Include only the line with "Unkrautfreie Rapsbestände –" and the lines after it, each reproduced exactly as it stands in the entries below.

Items from a data source
=== Section Start ===
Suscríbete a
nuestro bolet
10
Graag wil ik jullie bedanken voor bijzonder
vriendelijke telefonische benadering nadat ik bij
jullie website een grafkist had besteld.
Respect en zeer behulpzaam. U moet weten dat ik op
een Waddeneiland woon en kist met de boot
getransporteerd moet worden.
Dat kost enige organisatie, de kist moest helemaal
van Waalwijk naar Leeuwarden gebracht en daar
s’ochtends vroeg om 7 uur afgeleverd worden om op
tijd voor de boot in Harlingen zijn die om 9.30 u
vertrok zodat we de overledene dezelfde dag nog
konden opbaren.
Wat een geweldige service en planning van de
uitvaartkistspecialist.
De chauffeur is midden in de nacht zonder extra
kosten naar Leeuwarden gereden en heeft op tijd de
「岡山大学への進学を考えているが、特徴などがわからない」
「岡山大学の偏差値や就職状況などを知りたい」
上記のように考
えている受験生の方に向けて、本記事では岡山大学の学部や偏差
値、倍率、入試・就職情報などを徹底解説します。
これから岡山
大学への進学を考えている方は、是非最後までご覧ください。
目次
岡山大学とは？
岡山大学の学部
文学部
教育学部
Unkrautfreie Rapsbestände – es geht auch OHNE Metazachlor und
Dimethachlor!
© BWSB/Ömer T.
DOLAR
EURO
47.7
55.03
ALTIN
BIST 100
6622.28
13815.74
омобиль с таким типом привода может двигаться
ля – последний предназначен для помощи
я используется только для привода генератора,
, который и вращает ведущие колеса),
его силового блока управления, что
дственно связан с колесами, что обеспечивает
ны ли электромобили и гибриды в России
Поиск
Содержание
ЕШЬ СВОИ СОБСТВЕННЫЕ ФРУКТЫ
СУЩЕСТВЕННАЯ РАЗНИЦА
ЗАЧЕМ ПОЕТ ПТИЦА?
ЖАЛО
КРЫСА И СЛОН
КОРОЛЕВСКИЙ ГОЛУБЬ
=== Section End ===
Reply
Unkrautfreie Rapsbestände – es geht auch OHNE Metazachlor und
Dimethachlor!
© BWSB/Ömer T.
DOLAR
EURO
47.7
55.03
ALTIN
BIST 100
6622.28
13815.74
омобиль с таким типом привода может двигаться
ля – последний предназначен для помощи
я используется только для привода генератора,
, который и вращает ведущие колеса),
его силового блока управления, что
дственно связан с колесами, что обеспечивает
ны ли электромобили и гибриды в России
Поиск
Содержание
ЕШЬ СВОИ СОБСТВЕННЫЕ ФРУКТЫ
СУЩЕСТВЕННАЯ РАЗНИЦА
ЗАЧЕМ ПОЕТ ПТИЦА?
ЖАЛО
КРЫСА И СЛОН
КОРОЛЕВСКИЙ ГОЛУБЬ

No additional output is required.